As I understand your question, you want to click on cell G3 and have "Sony" appear in one of the cells in column C. If you then click on G3 again, your expectation is that "Sony" would appear a second time in the next cell in column C.
If that's a correct interpretation, you're out of luck.
In a spreadsheet, the content of a cell (C2, for example) can depend on the current content of one or more specific cells. It cannot depend on a certain cell being clicked, unless that click also changes the content of the clicked cell.
More than one cell (eg.
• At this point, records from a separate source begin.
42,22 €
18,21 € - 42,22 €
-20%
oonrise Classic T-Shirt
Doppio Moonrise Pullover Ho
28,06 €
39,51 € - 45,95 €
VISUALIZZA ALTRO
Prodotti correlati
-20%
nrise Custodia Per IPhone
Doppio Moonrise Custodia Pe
C2, C4 and C6) can be set to depend on the content of the same cell or cells, but each of these cells will change if the content of the cell (or of any of the cells) which they depend on changes.
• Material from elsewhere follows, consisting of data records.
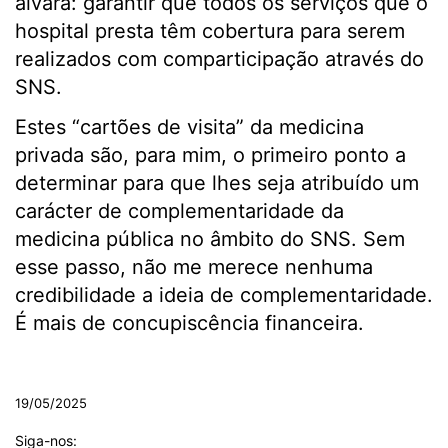
alvará: garantir que todos os serviços que o
hospital presta têm cobertura para serem
realizados com comparticipação através do
SNS.
Estes “cartões de visita” da medicina
privada são, para mim, o primeiro ponto a
determinar para que lhes seja atribuído um
carácter de complementaridade da
medicina pública no âmbito do SNS. Sem
esse passo, não me merece nenhuma
credibilidade a ideia de complementaridade.
É mais de concupiscência financeira.
.
19/05/2025
Siga-nos: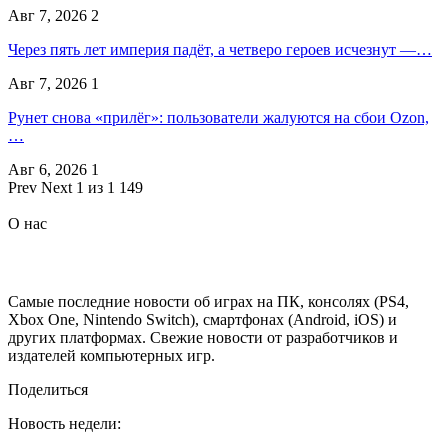
Авг 7, 2026
2
Через пять лет империя падёт, а четверо героев исчезнут —…
Авг 7, 2026
1
Рунет снова «прилёг»: пользователи жалуются на сбои Ozon,
…
Авг 6, 2026
1
Prev
Next
1 из 1 149
О нас
Самые последние новости об играх на ПК, консолях (PS4,
Xbox One, Nintendo Switch), смартфонах (Android, iOS) и
других платформах. Свежие новости от разработчиков и
издателей компьютерных игр.
Поделиться
Новость недели:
Yellowbox has suggested one means of selecting a name in each of the cells in column C—using a pop-up menu placed in the cell itself.
When creating this menu, I would suggest using a single space as the first menu item. This allows cells where a company has not yet been chosen to appear empty.
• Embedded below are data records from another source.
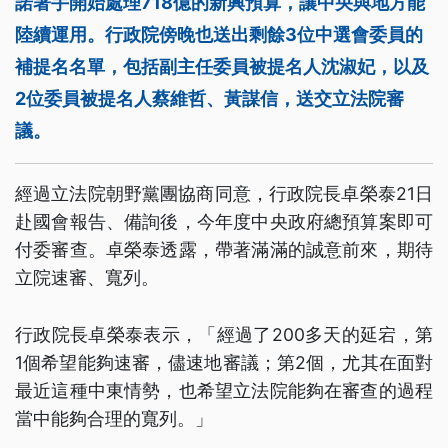
諾著手開始處理718億的新興預算，讓中央與地方能
陸續運用。行政院傍晚也送出剩餘3位中選會委員的
補提名名單，包括副主任委員被提名人沈淑妃，以及
2位委員被提名人蔡維哲、黃謀信，送交立法院審
議。
經過立法院朝野黨團協商同意，行政院長卓榮泰21日
赴國會報告、備詢後，今年度中央政府總預算案即可
付委審查。卓榮泰透露，帶著滿滿的誠意前來，期待
立院速審、寬列。
行政院長卓榮泰表示，「經過了200多天的延宕，第
1個希望能夠速審，儘速地審議；第2個，尤其在面對
最近這種中東情勢，也希望立法院能夠在審查的過程
當中能夠合理的寬列。」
Follow Ian's instructions (with the suggestion I added here) to create the pop-up menu in once cell, then Copy that cell and Paste it into the rest of the column.
If you do want to select the name for each cell using a single click on another cell, here is an alternate method which will do that. The click cannot be on the cell containing the company name,though. It must be in a checkbox cell located in the column labeled with the Row number of the receiving cell, and in the same row as the Company name is listed on the selection table.
While the method works well, there is one thing I dislike about it. Each company can appear in as many (or as few) rows as chosen. Accomplishing that requires that, if the companied are listed in a column, each row on the Main table is controlled by a column of checkboxes on the Select table. That arrangement makes it necessary to edit the formula in each row of Main::Column C individually, rather than simply entering the first formula, then Filling it down the column.
Here are the formulas:
Main::C2: =OFFSET(Select :: $A$1,MATCH(TRUE,Select :: B,0)-1,0)
Main::C3: =OFFSET(Select :: $A$1,MATCH(TRUE,Select :: C,0)-1,0)
Note that the only change is in the column used in the Match function (B in C2, C in C3).
Since the formula does not contain any Row references (except the base cell, $A$1, in which the row is locked), the formula in C2 may be filled down. then the column reference mentioned may be edited in each row to step one column to the right in each row.
To eliminate the error triangle shown in Main::C10, add an error trap to C2 before filling down. After filling down, edit as described above.
Main::C2: =IFERROR(OFFSET(Select :: $A$1,MATCH(TRUE,Select :: B,0)-1,0),"")
The second table, "Select", uses a Footer Row (row 11) to count the checked boxes in each column and change the text in the cell depending on the result. The text, which can be hidden, is used in conjunction with a set of conditional formating rules the change the background colour in row 1 to green when a single checkbox has been checked and to red whne more than one has been checked. The rules must be edited for each cell.
The conditional rules for cell Select::J1 are shown below the tables.
Select B1-J1, following the model.
Then select each of the cells in Row 1, and edit the rule to fit that cell. For B1, foe example, click on the first J11 lozenge, then click on cell B11 on the Select table. Repeat with the second Jii lozenge.
Repeat the procedure for each cell to I11.
Your table should now show results similar to mine.